Los temas de tecnología conducen la conversación hacia la ciencia ficción, género al que siempre se lo asoció, aunque él piensa que sus textos no se inscriben estrictamente en esa tradición de la que, no obstante, es un gran lector, y a la que actualmente considera atravesada por un pesimismo casi nihilista. “No es muy difícil caer en el facilismo de decir: bueno, va a llegar el desastre total, entonces imaginemos cómo va a ser el mundo post apocalíptico. Todo eso a mí no me interesa nada”, dice. “Me parece que es un discurso del miedo, una introducción para la no vida. Dos cosas de las que trato de salvarme: la productividad, que es muy distinta del hacer, y la no vida”.
—¿Y qué te interesa de la ciencia ficción?
—Me interesa Ballard, por su carácter visionario. Tené en cuenta que fue un tipo que vio que gran parte de la humanidad se estaba muriendo por choques automovilísticos, y lo que se preguntó fue qué hay de la perversión humana en eso. Fue el primer tipo que escribió sobre cómo la parte alta de un edificio de cuarenta y tres pisos y la parte baja llegan a enemistarse de tal manera que se matan unos a otros y retroceden a la horda.
—¿Cuándo empezás a interesarte por la ciencia ficción?
—Mi romance con la ciencia ficción empezó muy temprano, y no empezó necesariamente porque me encantaba el futuro. A los 14 o 15 años Asimov no me interesaba. Me interesaba Bradbury porque las páginas olían. Porque había perfumes. Porque se podía ver lo que él inventaba. Uno veía los canales rojos de Marte.
—En Bradbury hay un trabajo con el lenguaje muy distinto al de, por ejemplo, Asimov...
—Totalmente. Te cambiaba la percepción. No es que solamente te ascendía a un futuro posible u otro planeta. Vos veías de otra manera. No hace falta más que leer una novela de él que no es de anticipación como El vino del estío, ¿no? Pero también los argumentos eran muy notables...
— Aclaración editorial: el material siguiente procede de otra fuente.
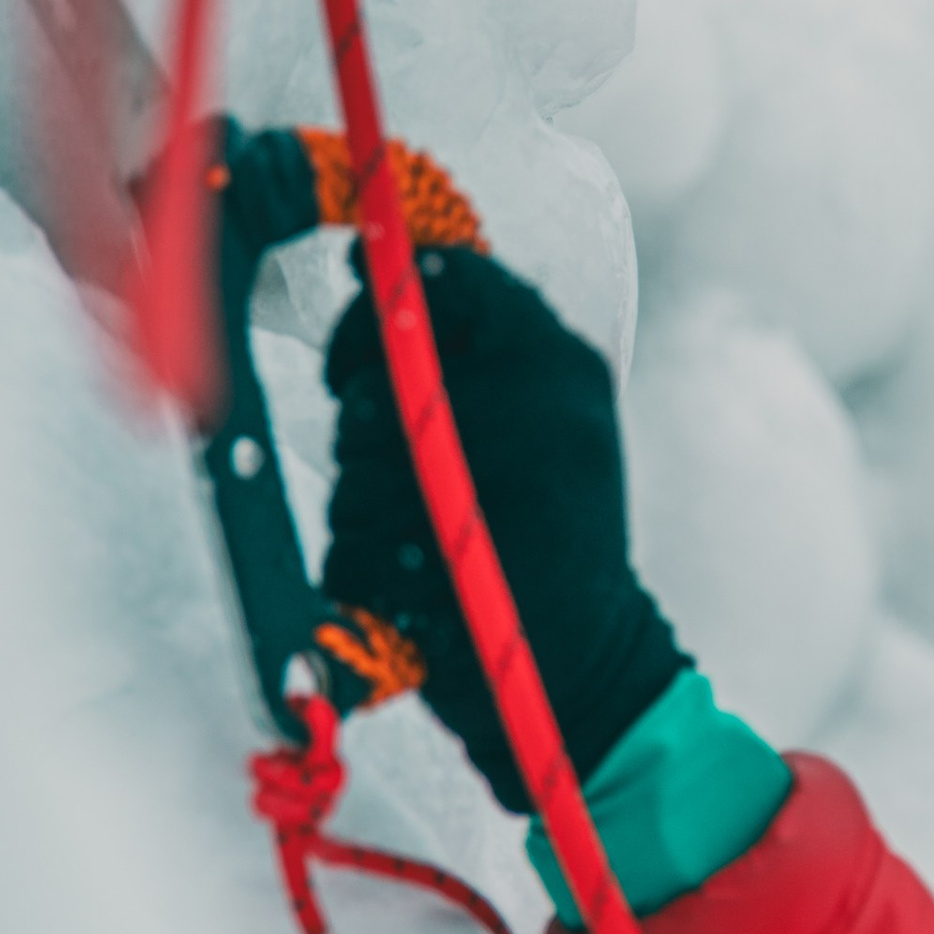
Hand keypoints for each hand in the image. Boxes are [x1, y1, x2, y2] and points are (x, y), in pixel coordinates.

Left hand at [322, 247, 684, 810]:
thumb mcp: (552, 416)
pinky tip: (418, 583)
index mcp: (558, 359)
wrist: (586, 663)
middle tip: (405, 463)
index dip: (376, 306)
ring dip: (366, 505)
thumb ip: (479, 348)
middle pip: (376, 380)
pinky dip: (364, 568)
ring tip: (433, 537)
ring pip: (352, 467)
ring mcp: (479, 485)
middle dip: (366, 425)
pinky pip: (346, 542)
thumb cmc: (555, 532)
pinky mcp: (434, 564)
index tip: (362, 352)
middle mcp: (525, 408)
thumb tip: (366, 270)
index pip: (440, 281)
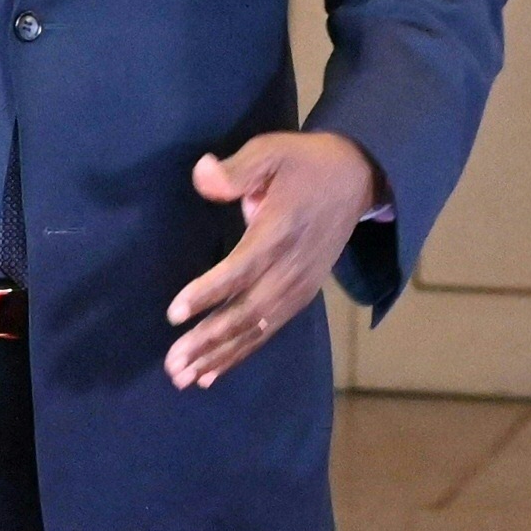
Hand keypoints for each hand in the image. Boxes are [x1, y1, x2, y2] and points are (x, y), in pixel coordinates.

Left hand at [166, 132, 380, 388]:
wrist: (356, 179)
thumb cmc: (304, 164)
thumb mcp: (271, 151)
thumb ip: (237, 170)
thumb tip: (203, 175)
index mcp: (280, 231)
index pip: (241, 268)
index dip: (208, 292)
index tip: (175, 313)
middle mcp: (290, 268)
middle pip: (246, 312)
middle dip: (208, 340)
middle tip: (173, 364)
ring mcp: (298, 287)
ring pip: (255, 330)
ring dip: (219, 356)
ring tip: (184, 378)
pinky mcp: (301, 297)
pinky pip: (267, 331)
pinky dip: (240, 354)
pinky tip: (212, 374)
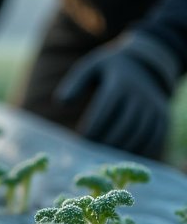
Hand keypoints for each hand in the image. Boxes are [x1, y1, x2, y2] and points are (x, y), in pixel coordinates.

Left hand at [55, 34, 179, 158]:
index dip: (92, 129)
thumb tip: (60, 103)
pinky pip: (154, 139)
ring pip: (138, 135)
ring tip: (103, 158)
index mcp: (120, 83)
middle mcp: (141, 95)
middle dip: (105, 142)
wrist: (146, 65)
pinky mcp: (163, 117)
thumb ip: (75, 84)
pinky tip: (122, 157)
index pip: (105, 111)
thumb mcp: (90, 68)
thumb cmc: (109, 69)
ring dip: (120, 149)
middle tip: (90, 154)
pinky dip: (138, 151)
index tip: (80, 141)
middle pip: (123, 126)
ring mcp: (154, 107)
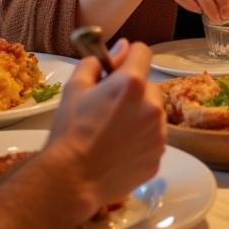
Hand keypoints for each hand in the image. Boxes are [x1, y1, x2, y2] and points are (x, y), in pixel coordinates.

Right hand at [45, 40, 166, 228]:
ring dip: (140, 115)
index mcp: (132, 83)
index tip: (117, 69)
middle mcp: (152, 105)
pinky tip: (119, 149)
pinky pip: (153, 139)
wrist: (72, 180)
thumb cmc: (69, 131)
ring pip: (154, 113)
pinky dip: (141, 140)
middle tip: (110, 106)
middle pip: (150, 85)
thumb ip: (97, 62)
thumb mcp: (74, 88)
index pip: (143, 51)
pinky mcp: (158, 156)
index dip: (129, 57)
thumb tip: (121, 48)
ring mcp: (159, 133)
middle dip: (134, 91)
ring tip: (114, 131)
Precisamente en relación con los argumentos, en el libro hay un ensayo, Caos y argumento, en el que plantea que la literatura debe recuperar eso que a veces deja de lado en pos de un virtuosismo estilístico, o de alguna deriva, que es la preocupación por contar una buena historia. Pero lo interesante es que Cohen habla de argumento no sólo como trama, sino también como hecho retórico, y en ese sentido considera que la literatura debe superar la dicotomía entre razón e imaginación. “No es cierto que la imaginación no tenga que pensar. Como dicen los kantianos, la imaginación es un fenómeno de síntesis”, dice.
Desde su perspectiva, además, los argumentos realmente interesantes solo pueden surgir si se fuerza el lenguaje hasta que los termine habilitando. “Cualquier cosa que cuentes solo puede asentar su peculiaridad, su condición de historia distinguible, en el carácter de esa lengua en que está escrita”.
—El problema es que el lenguaje tal como está habilita a contar las historias de siempre.
—Sí, es así. Y termina dando placer que te cuenten siempre la misma historia. Blanchot dijo una cosa que creo que yo la digo en ese ensayo: que como hay un público al que le gusta leer siempre lo mismo, hay escritores que le dan eso para que el público lea lo que está esperando, lo que ya conoce. A veces el aburrimiento es algo que envicia.